The same act, two different weights

The practical value lies in the relationship between activity and accumulation. Two people can perform the same actions, but one is left heavier and the other is not — the difference lying in the mind from which they act and the residue it deposits. A consciousness trained in absorption can engage demanding work and difficult encounters and yet not carry them forward as weight.

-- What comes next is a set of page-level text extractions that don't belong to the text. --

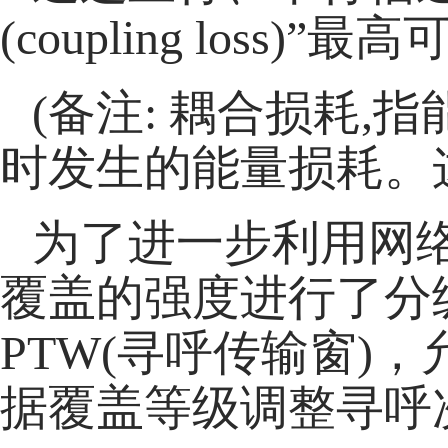
(coupling loss)”
(备注: 耦合损耗
时发生的能量损耗。
为了进一步利用网络
覆盖的强度进行了分级(
PTW(寻呼传输窗)
据覆盖等级调整寻呼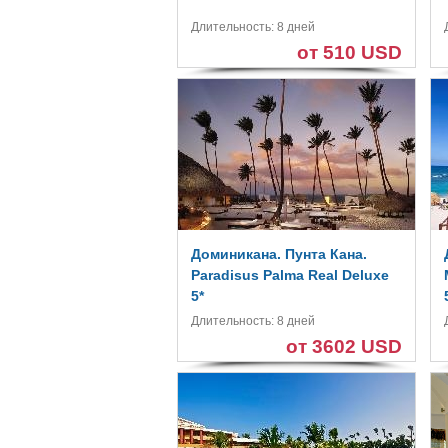
Длительность: 8 дней
от 510 USD
Доминикана. Пунта Кана.
Paradisus Palma Real Deluxe
5*
Длительность: 8 дней
от 3602 USD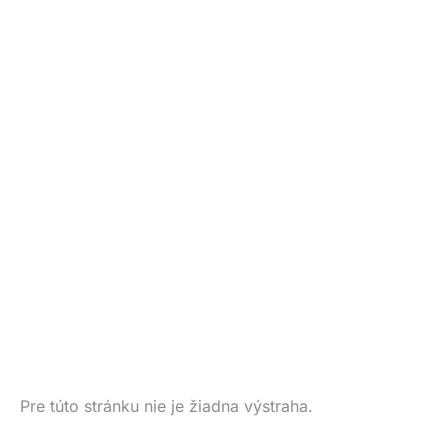
Pre túto stránku nie je žiadna výstraha.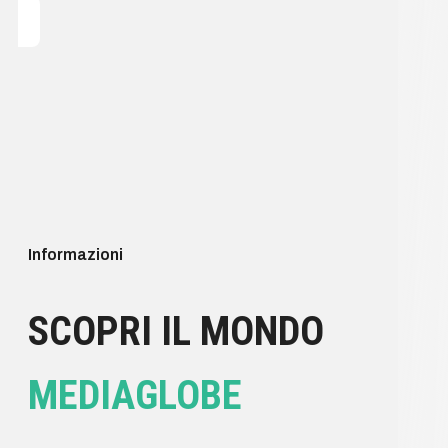
Informazioni
SCOPRI IL MONDO
MEDIAGLOBE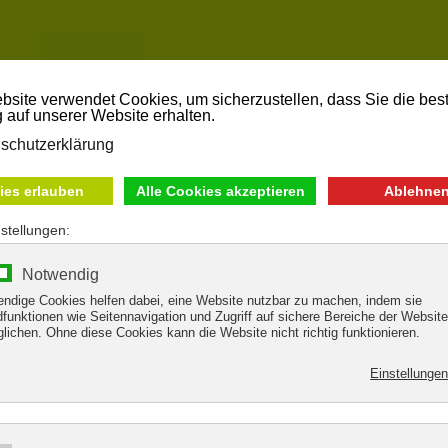
HOP
RENTAL
GEBRAUCHTE BIKES
SERVICE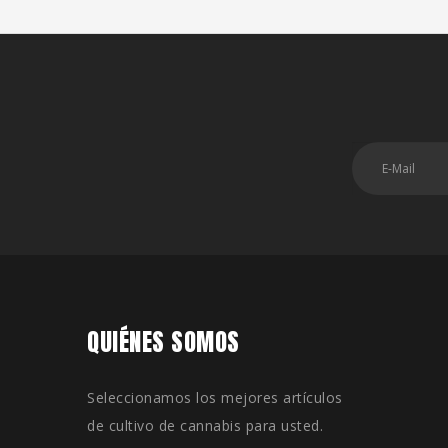
QUIÉNES SOMOS
Seleccionamos los mejores artículos
de cultivo de cannabis para usted.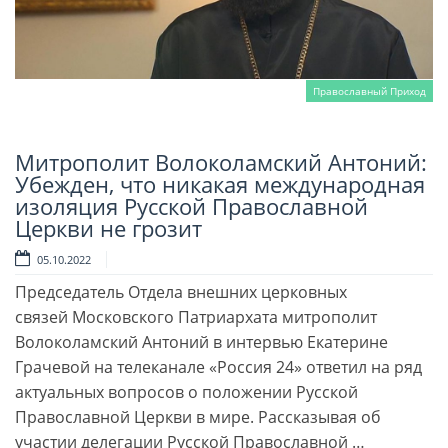
Православный Приход
Митрополит Волоколамский Антоний:
Читать далее
Убежден, что никакая международная
изоляция Русской Православной
Церкви не грозит
05.10.2022
Председатель Отдела внешних церковных
связей Московского Патриархата митрополит
Волоколамский Антоний в интервью Екатерине
Грачевой на телеканале «Россия 24» ответил на ряд
актуальных вопросов о положении Русской
Православной Церкви в мире. Рассказывая об
участии делегации Русской Православной …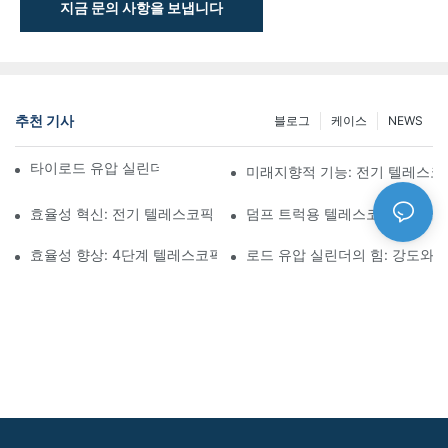
지금 문의 사항을 보냅니다
추천 기사
블로그
케이스
NEWS
타이로드 유압 실린더의 기능과 중요성 이해
미래지향적 기능: 전기 텔레스코
효율성 혁신: 전기 텔레스코픽 실린더
덤프 트럭용 텔레스코픽 유압 
효율성 향상: 4단계 텔레스코픽 유압 실린더의 장점
로드 유압 실린더의 힘: 강도와 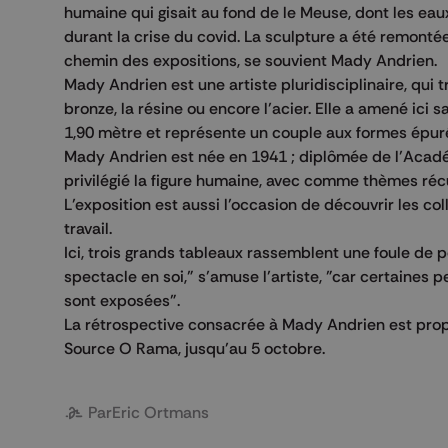
humaine qui gisait au fond de le Meuse, dont les eaux
durant la crise du covid. La sculpture a été remontée
chemin des expositions, se souvient Mady Andrien.
Mady Andrien est une artiste pluridisciplinaire, qui tr
bronze, la résine ou encore l’acier. Elle a amené ici sa
1,90 mètre et représente un couple aux formes épur
Mady Andrien est née en 1941 ; diplômée de l’Académi
privilégié la figure humaine, avec comme thèmes récu
L’exposition est aussi l’occasion de découvrir les 
travail.
Ici, trois grands tableaux rassemblent une foule de p
spectacle en soi," s’amuse l’artiste, "car certaine
sont exposées".
La rétrospective consacrée à Mady Andrien est pro
Source O Rama, jusqu’au 5 octobre.
Par
Eric Ortmans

Present, then genuinely done

This is not detachment in the sense of withdrawal; it is the capacity to be fully present and then genuinely finished, leaving no āśaya to condition tomorrow. The verse names this as the rare fruit of meditation specifically, and that specificity is its instruction — the cleanness is not willed in the moment of action but earned in the cultivation of the mind that acts.

Further Reading

  • Yoga Sūtra 4.1 — The Five Sources of Attainment — The opening verse of the pāda, naming birth, herbs, mantra, austerity, and samādhi — the context against which the mind born of meditation is set apart.
  • Yoga Sūtra 4.7 — The Fourfold Karma — The immediate sequel, which declares the yogin's action neither white nor black — the karmic consequence of the deposit-free mind named here.
  • Vyāsa, Yoga-Bhāṣya on 4.6 — The foundational classical commentary, reading anāśaya as the absence of the substratum of merit and demerit and as the gateway to the karma analysis.
  • Sāṃkhya Kārikā of Īśvarakṛṣṇa — The Sāṃkhya source for the doctrine of the karmic deposit (karmāśaya) that keeps puruṣa entangled in prakṛti — the metaphysical background of the verse.
  • Bhagavad Gītā, Chapter 5 — On action without attachment to its fruit (niṣkāma karma), the lotus-leaf image of acting while remaining untouched — the closest scriptural parallel to deposit-free action.

Frequently Asked Questions

What does anasaya mean in Yoga Sutra 4.6?

Anāśaya is formed from the privative an- and āśaya, the storehouse of latent impressions (saṃskāras) and karmic residue that ordinarily underlies every mind. To be anāśaya is to be without that deposit — a mind that carries no karmic residue forward. Patanjali says the mind born of meditation alone has this quality.

Why is only the mind born of meditation free of karmic residue?

Among the five sources of attainment named earlier — birth, herbs, mantra, austerity, and samādhi — only sustained meditation (dhyāna) produces a mind so purified of craving and aversion that its action deposits no fresh binding trace. The others operate through a mind still carrying its store of impressions. This is why the text returns again and again to absorption as its central road.

Does this verse say a liberated person stops acting?

No. The meditatively-born mind acts, perceives, and functions fully. What distinguishes it is the quality of its action: it leaves no āśaya, no deposit pulling toward future consequence. Liberation here is a mode of consciousness that acts without binding itself, not the cessation of all activity.

How does Sutra 4.6 connect to the verses around it?

It is the hinge between the discussion of constructed minds and the karma analysis that follows. By naming a mind free of the karmic deposit, it sets up the next sūtra's claim that the yogin's action is neither white nor black, and the later verses on vāsanā and its ripening. Without first establishing this clean mind, that analysis would have no anchor.

What is the difference between samskara and asaya here?

Saṃskāras are the individual latent impressions left by experience; āśaya is the storehouse or substratum in which they collectively rest, including the karmic deposit (karmāśaya). The commentators treat anāśaya as the absence of this whole reservoir — not merely fewer impressions, but no resting-bed of residue at all.